Но все было по-прежнему тихо, лишь издали доносился какой-то неясный гул.
— Далеко! — сказала она. — Это на Моховой или на Тверской.
— Опять кого-нибудь ранили, убили, искалечили, — проговорил он со страдальческой улыбкой. — Когда же это кончится?
— Это кончится, милый, — ответила она. — Это скоро кончится. — Она была тронута его страданием. — Началась зыбь, потом будет буря… Потом будет солнце, ясный солнечный день. Свобода, счастье, мир и покой, которого ты так ищешь. Бедный ты мой! Мне иногда кажется, что я мужчина, а ты женщина.
Она в первый раз крепко поцеловала его в губы.
Александр Васильевич поздно уехал от Ани. Но ему не хотелось домой. Он был возбужден и хотел видеть людей, разговаривать, волноваться.
Он поехал к Пронскому.
Тот жил на Арбате, в одном из переулков, недалеко от храма Чистому Разуму. У него, совершенно неожиданно, Александр Васильевич застал целую пирушку.
Несколько человек художников, товарищей Пронского, два молодых литератора, три артистки из недавно открывшегося на Никитской «Античного театра» — все одетые в туники, с обнаженными руками, — возлежали за столом, убранном цветами. Одна из артисток, с прической Сафо, тихо играла на арфе.
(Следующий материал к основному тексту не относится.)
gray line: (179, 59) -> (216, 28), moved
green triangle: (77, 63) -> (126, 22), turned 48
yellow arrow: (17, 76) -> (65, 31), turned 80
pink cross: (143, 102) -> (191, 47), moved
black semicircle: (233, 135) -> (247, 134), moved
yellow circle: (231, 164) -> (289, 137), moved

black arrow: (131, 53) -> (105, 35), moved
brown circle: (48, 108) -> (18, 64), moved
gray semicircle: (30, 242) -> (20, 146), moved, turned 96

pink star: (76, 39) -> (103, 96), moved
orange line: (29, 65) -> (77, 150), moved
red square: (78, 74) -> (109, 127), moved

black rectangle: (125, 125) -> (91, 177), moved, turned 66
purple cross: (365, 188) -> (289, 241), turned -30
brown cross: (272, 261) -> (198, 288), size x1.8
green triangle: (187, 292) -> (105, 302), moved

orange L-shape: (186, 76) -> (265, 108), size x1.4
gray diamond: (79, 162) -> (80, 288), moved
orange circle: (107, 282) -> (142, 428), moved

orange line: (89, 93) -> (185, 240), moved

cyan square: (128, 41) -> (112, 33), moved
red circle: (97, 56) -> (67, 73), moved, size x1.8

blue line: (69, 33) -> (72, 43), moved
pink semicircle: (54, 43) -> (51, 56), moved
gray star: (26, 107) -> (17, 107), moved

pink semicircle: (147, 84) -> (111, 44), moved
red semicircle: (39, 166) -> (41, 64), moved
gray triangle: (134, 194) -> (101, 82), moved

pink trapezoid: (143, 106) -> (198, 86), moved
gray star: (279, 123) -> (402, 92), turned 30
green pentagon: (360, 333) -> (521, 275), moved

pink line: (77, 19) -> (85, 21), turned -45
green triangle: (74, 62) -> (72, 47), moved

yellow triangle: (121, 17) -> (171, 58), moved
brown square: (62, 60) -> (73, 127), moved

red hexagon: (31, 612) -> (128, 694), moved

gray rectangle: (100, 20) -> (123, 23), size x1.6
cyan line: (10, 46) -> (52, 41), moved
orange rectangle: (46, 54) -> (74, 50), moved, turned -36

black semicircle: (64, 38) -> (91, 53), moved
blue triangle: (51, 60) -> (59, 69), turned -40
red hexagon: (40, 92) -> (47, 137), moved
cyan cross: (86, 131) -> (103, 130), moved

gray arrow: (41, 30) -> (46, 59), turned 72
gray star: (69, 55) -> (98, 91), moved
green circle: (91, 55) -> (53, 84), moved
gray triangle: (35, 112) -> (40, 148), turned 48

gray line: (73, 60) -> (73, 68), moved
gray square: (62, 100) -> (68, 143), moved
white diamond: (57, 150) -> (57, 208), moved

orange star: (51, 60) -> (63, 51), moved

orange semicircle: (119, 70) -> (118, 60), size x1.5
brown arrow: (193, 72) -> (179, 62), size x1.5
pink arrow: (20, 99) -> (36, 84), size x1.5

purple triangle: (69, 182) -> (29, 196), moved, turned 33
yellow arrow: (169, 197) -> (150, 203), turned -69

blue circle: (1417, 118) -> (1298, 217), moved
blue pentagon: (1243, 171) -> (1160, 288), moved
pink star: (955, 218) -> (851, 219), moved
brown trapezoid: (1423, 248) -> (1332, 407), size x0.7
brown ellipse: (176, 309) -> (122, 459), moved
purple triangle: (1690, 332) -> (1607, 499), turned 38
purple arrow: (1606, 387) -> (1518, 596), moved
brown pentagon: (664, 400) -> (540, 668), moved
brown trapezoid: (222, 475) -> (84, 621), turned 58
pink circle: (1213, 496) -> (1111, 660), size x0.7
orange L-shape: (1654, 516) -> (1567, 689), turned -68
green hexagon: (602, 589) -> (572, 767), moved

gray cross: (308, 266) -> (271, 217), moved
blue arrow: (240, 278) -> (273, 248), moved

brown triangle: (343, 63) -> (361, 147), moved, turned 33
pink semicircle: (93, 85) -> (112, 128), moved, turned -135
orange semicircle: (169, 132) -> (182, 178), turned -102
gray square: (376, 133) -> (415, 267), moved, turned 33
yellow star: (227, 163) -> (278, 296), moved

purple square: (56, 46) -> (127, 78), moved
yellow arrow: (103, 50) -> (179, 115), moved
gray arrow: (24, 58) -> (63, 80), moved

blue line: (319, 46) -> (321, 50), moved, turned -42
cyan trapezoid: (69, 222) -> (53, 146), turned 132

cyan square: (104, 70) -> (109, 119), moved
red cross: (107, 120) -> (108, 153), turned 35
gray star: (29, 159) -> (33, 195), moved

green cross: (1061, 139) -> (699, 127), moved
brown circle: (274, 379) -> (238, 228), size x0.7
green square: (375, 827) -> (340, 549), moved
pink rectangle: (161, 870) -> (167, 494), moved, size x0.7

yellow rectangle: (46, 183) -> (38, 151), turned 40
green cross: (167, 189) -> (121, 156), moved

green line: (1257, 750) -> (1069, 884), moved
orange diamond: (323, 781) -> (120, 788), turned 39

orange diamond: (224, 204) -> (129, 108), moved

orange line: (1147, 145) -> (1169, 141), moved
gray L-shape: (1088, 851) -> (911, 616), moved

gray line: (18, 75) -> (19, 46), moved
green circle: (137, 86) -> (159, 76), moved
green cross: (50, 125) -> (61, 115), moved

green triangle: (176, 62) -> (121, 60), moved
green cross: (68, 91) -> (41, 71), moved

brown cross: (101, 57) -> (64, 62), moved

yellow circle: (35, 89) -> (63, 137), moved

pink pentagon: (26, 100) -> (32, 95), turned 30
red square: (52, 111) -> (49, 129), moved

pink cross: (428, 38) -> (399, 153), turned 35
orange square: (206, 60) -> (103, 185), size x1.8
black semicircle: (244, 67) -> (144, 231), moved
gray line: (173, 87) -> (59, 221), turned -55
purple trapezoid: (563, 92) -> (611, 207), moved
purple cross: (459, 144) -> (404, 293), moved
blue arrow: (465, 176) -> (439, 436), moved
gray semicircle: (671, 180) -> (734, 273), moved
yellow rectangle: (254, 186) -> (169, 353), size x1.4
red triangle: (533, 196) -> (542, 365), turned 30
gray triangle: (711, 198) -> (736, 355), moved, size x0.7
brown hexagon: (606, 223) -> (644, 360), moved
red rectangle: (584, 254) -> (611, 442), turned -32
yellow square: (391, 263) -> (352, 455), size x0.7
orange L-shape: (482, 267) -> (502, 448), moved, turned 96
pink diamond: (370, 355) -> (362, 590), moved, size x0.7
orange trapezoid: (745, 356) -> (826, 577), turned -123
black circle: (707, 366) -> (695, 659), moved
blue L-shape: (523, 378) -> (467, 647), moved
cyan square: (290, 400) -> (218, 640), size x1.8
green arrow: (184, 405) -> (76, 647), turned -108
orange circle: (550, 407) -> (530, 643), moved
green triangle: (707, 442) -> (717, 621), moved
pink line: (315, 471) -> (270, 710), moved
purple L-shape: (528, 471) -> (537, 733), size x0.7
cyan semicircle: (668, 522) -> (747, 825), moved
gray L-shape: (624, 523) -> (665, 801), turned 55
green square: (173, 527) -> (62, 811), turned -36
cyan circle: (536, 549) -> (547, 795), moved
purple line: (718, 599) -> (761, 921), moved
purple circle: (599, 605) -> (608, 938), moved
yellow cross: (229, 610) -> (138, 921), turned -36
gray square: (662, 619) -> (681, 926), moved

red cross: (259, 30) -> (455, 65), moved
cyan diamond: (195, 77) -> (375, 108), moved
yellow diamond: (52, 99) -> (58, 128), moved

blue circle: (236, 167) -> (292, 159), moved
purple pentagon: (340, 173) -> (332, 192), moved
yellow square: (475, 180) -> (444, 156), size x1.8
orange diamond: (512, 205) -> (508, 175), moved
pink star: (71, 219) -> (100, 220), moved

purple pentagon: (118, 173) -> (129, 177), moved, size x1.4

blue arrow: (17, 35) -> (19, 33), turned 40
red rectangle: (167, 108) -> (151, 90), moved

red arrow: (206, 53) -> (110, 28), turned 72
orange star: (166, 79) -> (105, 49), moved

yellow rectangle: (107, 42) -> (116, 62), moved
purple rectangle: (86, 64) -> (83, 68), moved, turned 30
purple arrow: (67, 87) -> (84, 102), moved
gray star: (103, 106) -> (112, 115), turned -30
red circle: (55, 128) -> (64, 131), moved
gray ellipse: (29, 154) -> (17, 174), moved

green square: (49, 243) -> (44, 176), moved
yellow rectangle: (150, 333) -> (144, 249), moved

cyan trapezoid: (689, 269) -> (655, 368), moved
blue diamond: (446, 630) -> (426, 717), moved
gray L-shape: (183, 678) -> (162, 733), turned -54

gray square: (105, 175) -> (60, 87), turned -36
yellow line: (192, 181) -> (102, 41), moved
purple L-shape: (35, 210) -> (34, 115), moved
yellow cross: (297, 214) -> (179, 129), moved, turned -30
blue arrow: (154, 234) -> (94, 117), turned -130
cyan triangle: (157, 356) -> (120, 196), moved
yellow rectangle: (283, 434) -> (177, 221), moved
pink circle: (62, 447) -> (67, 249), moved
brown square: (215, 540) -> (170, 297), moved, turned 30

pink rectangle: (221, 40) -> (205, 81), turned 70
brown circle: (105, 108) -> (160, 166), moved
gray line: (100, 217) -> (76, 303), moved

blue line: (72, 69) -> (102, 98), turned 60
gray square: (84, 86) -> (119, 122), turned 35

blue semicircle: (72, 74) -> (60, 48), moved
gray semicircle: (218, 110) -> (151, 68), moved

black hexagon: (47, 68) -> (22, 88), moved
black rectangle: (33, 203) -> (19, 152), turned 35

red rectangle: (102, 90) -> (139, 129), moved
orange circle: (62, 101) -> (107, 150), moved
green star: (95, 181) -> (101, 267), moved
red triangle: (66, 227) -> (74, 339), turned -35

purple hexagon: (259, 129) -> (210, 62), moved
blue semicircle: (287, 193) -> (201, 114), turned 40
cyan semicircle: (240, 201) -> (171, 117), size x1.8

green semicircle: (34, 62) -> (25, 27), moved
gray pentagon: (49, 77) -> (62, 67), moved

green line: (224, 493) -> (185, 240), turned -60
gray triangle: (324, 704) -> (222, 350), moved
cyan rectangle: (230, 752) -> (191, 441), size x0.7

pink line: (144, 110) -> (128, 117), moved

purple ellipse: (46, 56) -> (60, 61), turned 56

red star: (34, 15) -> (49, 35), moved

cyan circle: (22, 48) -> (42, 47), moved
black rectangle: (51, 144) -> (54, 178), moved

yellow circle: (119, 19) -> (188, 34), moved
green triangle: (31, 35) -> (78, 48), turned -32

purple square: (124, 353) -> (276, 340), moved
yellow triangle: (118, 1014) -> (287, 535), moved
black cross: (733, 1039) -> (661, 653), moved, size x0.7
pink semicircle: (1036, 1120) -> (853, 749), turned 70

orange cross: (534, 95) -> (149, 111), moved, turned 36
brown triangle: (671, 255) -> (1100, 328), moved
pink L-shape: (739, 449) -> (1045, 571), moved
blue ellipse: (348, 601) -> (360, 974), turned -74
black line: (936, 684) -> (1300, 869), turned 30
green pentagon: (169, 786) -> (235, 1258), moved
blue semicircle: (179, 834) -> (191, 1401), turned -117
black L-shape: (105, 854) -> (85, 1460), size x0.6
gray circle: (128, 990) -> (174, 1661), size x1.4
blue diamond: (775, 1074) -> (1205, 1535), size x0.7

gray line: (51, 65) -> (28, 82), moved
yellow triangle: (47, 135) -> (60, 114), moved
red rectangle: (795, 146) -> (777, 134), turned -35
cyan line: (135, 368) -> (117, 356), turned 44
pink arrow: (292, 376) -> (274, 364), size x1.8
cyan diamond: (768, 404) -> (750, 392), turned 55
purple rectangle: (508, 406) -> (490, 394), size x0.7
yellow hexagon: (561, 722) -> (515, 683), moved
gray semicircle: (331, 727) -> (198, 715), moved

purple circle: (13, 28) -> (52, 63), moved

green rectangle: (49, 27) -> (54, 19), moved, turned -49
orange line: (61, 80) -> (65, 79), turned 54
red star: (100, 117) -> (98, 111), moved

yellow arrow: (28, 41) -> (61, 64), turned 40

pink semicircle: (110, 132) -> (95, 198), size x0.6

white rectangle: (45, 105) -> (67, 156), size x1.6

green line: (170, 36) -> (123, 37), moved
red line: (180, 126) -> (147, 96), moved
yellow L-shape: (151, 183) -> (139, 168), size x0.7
Александр Васильевич остановился, пораженный.
— Добро пожаловать, Александр Васильевич! Очень рад. Вы в древнем Риме или Греции. Это сегодня у нас первый опыт… Но вы должны надеть тунику и сандалии. Хотите, дадим и тогу. Без этого нельзя.
— Привет тебе, о пришелец! — продекламировала Сафо.
— Что значит этот маскарад? — удивился Цветков.
— Да просто мы отдыхаем! — откровенно ответил Пронский. — В наше суровое время исчезла красота, исчезла художественность. Музы надели плащи цвета партий… Вот мы, желая отдохнуть, и воскресили в переулке Арбата кусочек древней Греции…
— Возле храма Чистому Разуму?
— Вместо него я построил бы храм Аполлону.
Но Александр Васильевич не надел туники и уехал домой, как ни упрашивали его хозяин, гости и артистки, изображавшие гетер.